Air Force Lt. Col. Charles M. Walling, 27, of Phoenix, and Maj. Aado Kommendant, 25, of Lakewood, N.J., were buried as a group at Arlington National Cemetery, near Washington, D.C. , on Aug. 8 – the 46th anniversary of the crash that took their lives. Walling was individually buried on June 15, at Arlington National Cemetery. On Aug. 8, 1966, Walling and Kommendant were the crew of an F-4C aircraft that crashed while on a close air support mission over Song Be Province, Vietnam. Other Americans in the area reported seeing the aircraft crash and no parachutes were deployed. Search and rescue efforts were not successful in the days following the crash.

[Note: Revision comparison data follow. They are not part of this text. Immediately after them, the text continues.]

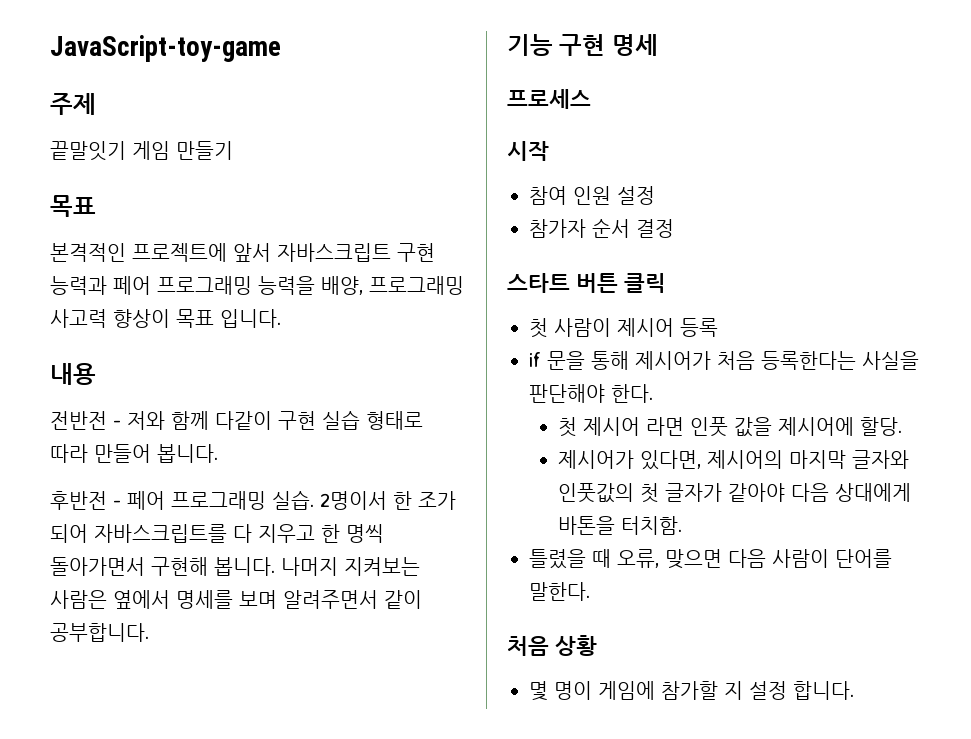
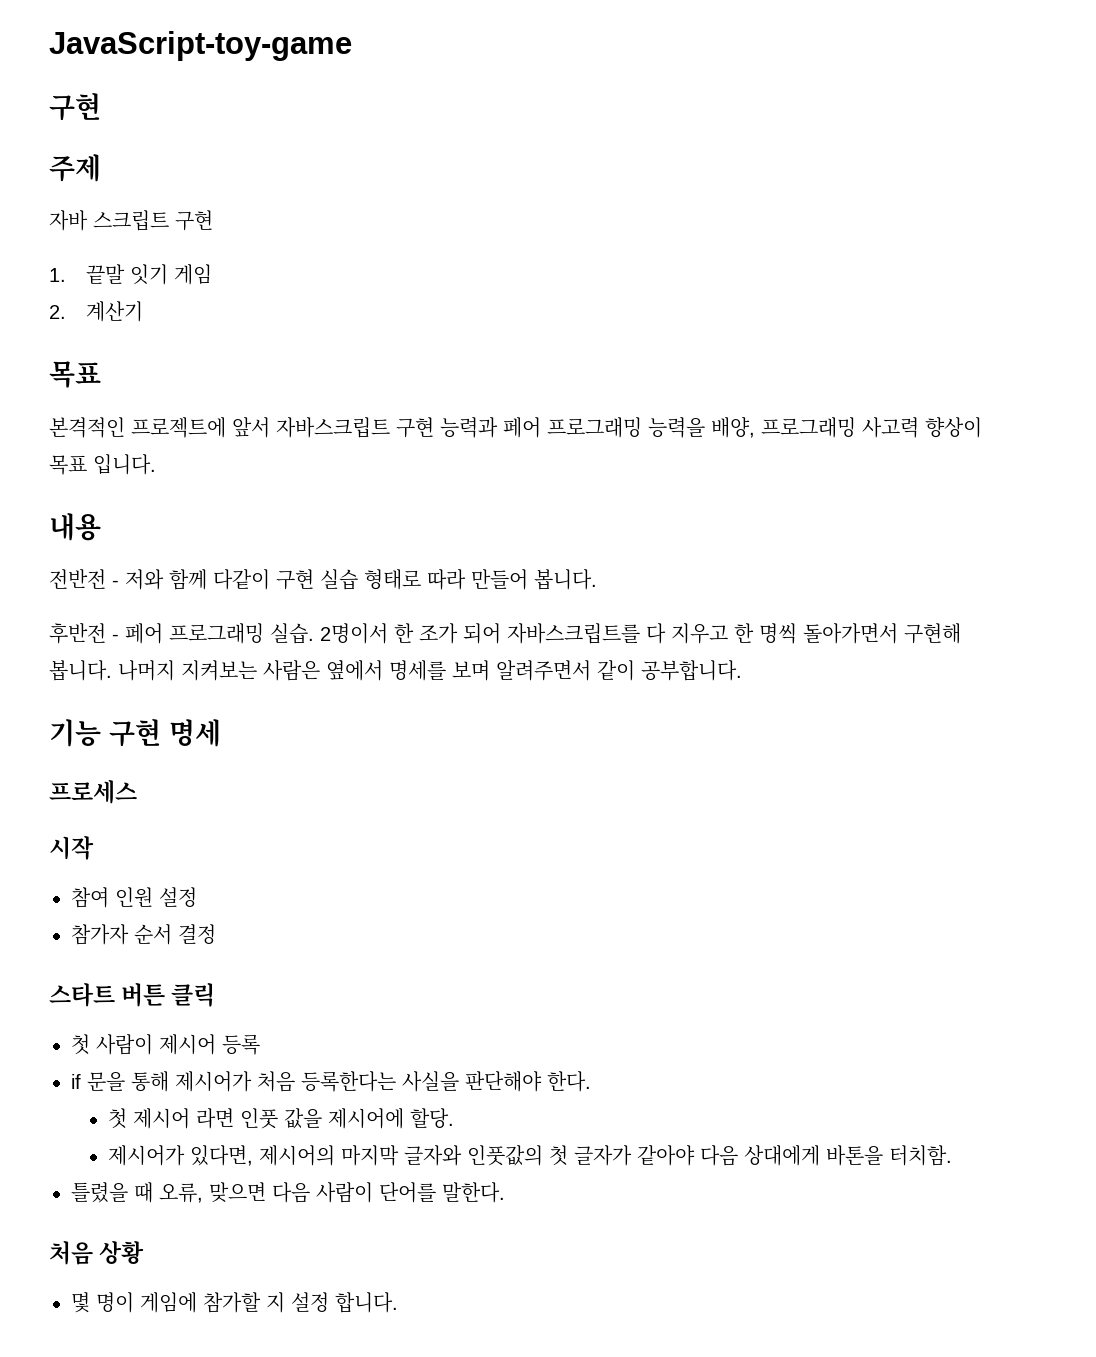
(281, 48) none -> [49,93,101,121] // 구현
[50,141,126,161] 끝말잇기 -> [49,210,213,231] [49,264,168,285] 자바 스크립트 구현 // 1. 끝말 잇기
[176,141,233,160] 만들기 -> [49,301,143,322] // 2. 계산기

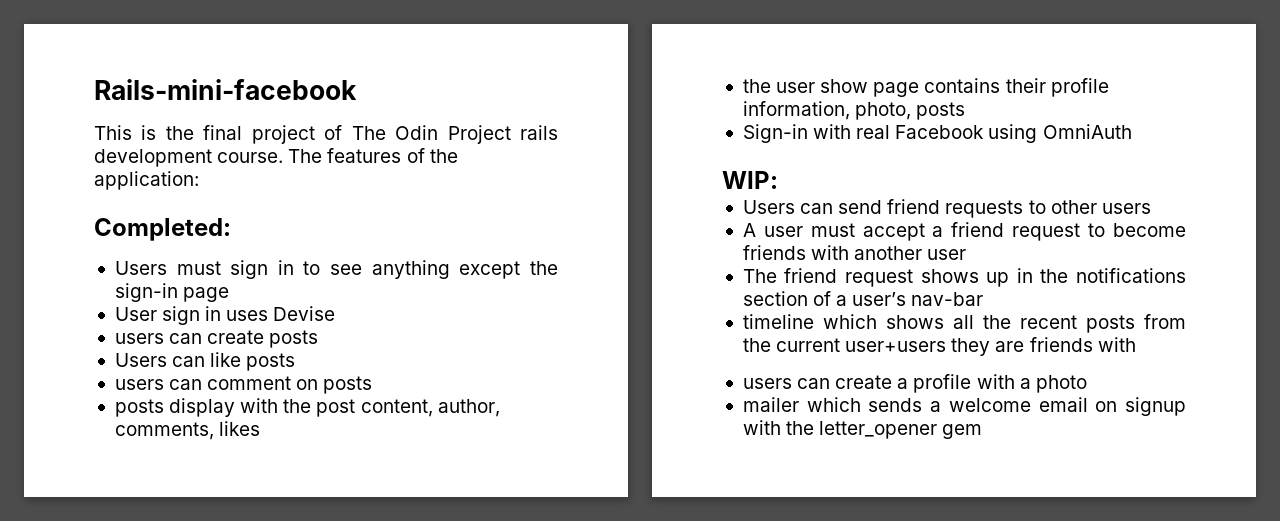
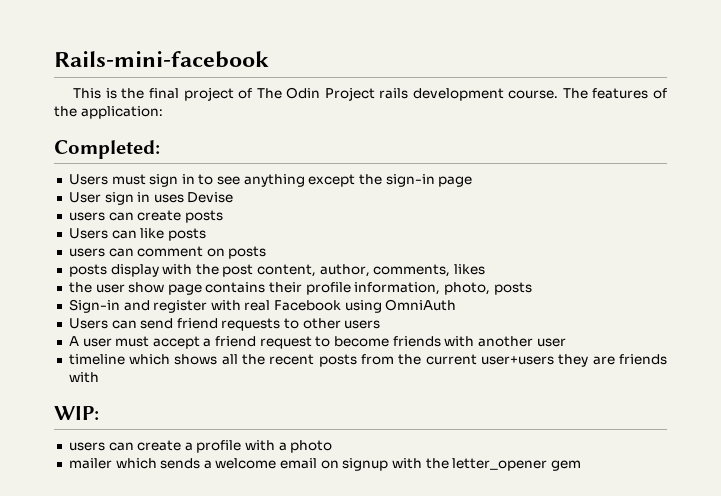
(808, 133) none -> [123,300,208,313] and register
[722,171,778,189] // WIP: -> (457, 305) none
[742,268,1186,287] [742,291,984,306] // The friend request shows up in the notifications section of a user’s nav-bar -> (566, 342) none
(1136, 344) none -> [54,406,99,420] // WIP:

In 1992, a joint U.S./Socialist Republic of Vietnam (S.R.V.) team investigated the crash site and interviewed a local Vietnamese citizen who had recovered aircraft pieces from the site. In 1994, a joint U.S./S.R.V. team excavated the site and recovered a metal identification tag, bearing Walling’s name, and other military equipment. In 2010, the site was excavated again, and human remains and additional evidence were recovered.

Scientists from the Joint POW/MIA Accounting Command and the Armed Forces DNA Identification Laboratory used circumstantial and material evidence, along with forensic identification tools including mitochondrial DNA in the identification of the remains.